2. Diphenylalanine is the most examined constructing block in peptide nanotechnology 

3. Kyotorphin (L-tyrosyl-L-arginine) is a neuroactive dipeptide that assumes a part in torment guidelines in the mind. 

4. Balentine

5. JA JA (or ophidian) (beta-alanyl-N tau-methyl histidine) has been recognized in the muscles of a few types of warm-blooded animals (counting man), and the chicken. 

6. Gloria (N-propionyl-γ-L-glutamyl-L-ornithine-δ-lac ethyl ester) is a chemotactic dipeptide for the ooze shape Polysphondylium violaceum. 

7. (6−Bromo−8−en−tryptophan)−arginine) is a cyclic dipeptide from the marine wipe Geodia barretti. 

8. Dialanine is usually utilized as a model in Sub-atomic elements.

Commercial Dipeptide Examples

Some Commercially Known Dipeptide Examples Along With Their Peptide Functions are:

1. Aspartame (N-L-α-aspartyl-L-phenylalanine 1-methyl ester) - an artificial sweetener.

2. Carnosine (beta-alanyl-L-histidine) and Anserine (beta-alanyl-N-methyl histidine)  - Highly concentrated peptides in muscle and brain tissues. They are included in sports medicine.

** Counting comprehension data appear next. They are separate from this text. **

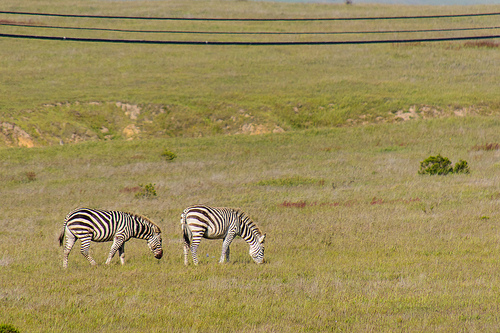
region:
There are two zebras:
[35, 200, 281, 309]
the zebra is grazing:
[169, 175, 324, 297]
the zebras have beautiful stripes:
[56, 189, 286, 301]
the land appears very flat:
[10, 125, 497, 330]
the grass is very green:
[16, 136, 476, 198]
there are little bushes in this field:
[418, 147, 473, 191]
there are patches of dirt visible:
[3, 91, 316, 153]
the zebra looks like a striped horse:
[47, 200, 173, 284]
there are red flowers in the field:
[273, 198, 405, 211]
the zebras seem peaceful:
[47, 194, 310, 283]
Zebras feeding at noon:
[51, 196, 272, 276]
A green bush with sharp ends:
[410, 145, 475, 181]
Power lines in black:
[136, 11, 476, 54]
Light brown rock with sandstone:
[230, 110, 290, 141]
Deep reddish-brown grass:
[280, 195, 310, 210]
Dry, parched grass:
[362, 275, 424, 290]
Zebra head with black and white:
[248, 227, 268, 270]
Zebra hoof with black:
[52, 262, 73, 267]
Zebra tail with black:
[55, 220, 65, 246]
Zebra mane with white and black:
[232, 209, 262, 236]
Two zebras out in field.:
[2, 79, 395, 294]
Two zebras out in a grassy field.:
[36, 111, 357, 295]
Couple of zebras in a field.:
[5, 76, 363, 285]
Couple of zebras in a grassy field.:
[33, 102, 387, 298]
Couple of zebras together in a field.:
[25, 102, 387, 293]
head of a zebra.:
[140, 214, 175, 264]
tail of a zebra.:
[173, 206, 200, 250]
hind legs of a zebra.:
[57, 241, 98, 264]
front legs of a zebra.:
[99, 244, 133, 268]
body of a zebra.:
[192, 201, 236, 238]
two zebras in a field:
[23, 169, 410, 314]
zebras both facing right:
[31, 182, 286, 284]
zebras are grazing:
[48, 197, 270, 274]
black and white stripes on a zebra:
[61, 205, 156, 250]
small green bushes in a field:
[417, 149, 470, 179]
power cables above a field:
[0, 4, 499, 69]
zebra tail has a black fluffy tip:
[177, 211, 192, 253]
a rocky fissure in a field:
[4, 92, 481, 167]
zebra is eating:
[177, 198, 269, 273]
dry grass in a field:
[1, 55, 498, 331]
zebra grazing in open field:
[178, 202, 267, 267]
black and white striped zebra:
[56, 205, 165, 267]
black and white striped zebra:
[176, 203, 266, 266]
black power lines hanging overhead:
[0, 7, 498, 44]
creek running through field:
[3, 97, 499, 149]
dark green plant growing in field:
[418, 155, 468, 178]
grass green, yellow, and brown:
[1, 0, 499, 330]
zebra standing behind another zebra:
[56, 206, 165, 271]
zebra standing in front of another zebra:
[176, 205, 267, 266]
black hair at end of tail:
[179, 231, 194, 248]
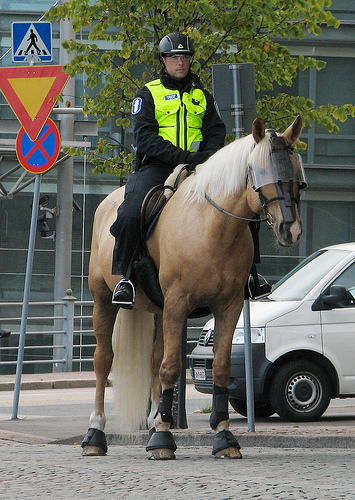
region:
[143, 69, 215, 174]
neon green safety vest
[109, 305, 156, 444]
long beige horse tail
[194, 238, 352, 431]
front half of white van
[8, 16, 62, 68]
pedestrian crosswalk sign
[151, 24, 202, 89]
man with helmet and glasses on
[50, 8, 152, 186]
tree with green leaves turning brown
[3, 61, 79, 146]
red and yellow yield sign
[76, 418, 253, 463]
black hoof covers on horse's feet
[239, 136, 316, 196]
clear visor on horse's eyes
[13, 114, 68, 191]
blue circle sign with red x in it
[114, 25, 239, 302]
man on tall horse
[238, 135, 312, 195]
horse has a shield on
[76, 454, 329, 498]
the road is made of brick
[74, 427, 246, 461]
the horse has hoof covers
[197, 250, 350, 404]
the van is white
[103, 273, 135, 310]
the mans foot is in a stirrup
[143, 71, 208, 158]
the man is wearing a yellow vest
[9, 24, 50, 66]
the sign has a pedestrian on it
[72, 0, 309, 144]
a tree behind the horse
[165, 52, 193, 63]
man has safety glasses on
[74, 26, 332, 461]
A man is on a horse.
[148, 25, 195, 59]
A man is wearing a black and white helmet.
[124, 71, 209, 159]
A man is wearing a lime-green colored vest.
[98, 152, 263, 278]
A man is wearing dark pants.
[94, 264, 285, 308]
A man is wearing dark shoes.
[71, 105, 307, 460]
A horse's colors are brown and white.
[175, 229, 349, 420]
A van is behind a horse.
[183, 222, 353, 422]
A van's colors are white and black.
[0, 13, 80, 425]
Three signs are behind a man on a horse.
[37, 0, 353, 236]
A tree is behind a man on a horse.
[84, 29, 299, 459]
police officer on brown horse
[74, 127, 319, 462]
large brown horse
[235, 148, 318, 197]
clear shield worn over horses eyes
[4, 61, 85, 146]
red and yellow triangle sign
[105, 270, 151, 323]
silver and black stirrups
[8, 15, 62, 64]
square sign indicating pedestrian crosswalk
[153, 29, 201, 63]
police officer wearing black helmet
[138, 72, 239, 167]
fluorescent yellow safety jacket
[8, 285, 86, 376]
metal silver fence on side of sidewalk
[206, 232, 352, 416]
white van parked on street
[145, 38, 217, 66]
Man wearing black helmet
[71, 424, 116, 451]
Black wraps around horse's feet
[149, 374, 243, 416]
Black wraps around horse's shin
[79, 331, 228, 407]
Horse is brown in color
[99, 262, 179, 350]
Man's feet in stirrups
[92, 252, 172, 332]
Man wearing black shoes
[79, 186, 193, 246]
Man wearing black pants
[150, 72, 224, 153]
Man wearing bright vest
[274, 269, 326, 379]
White van behind horse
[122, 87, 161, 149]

3. Acetylcarnosine - cataract prevention

4. Ala-Gln and Gly-Tyr - infusion

5. Val-Tyr, antihypertensive

Conclusion

The above article includes all the important concepts of peptides such as their definition, uses functions and structure etc. Students will get all the necessary knowledge and information related to peptides after going through the whole article.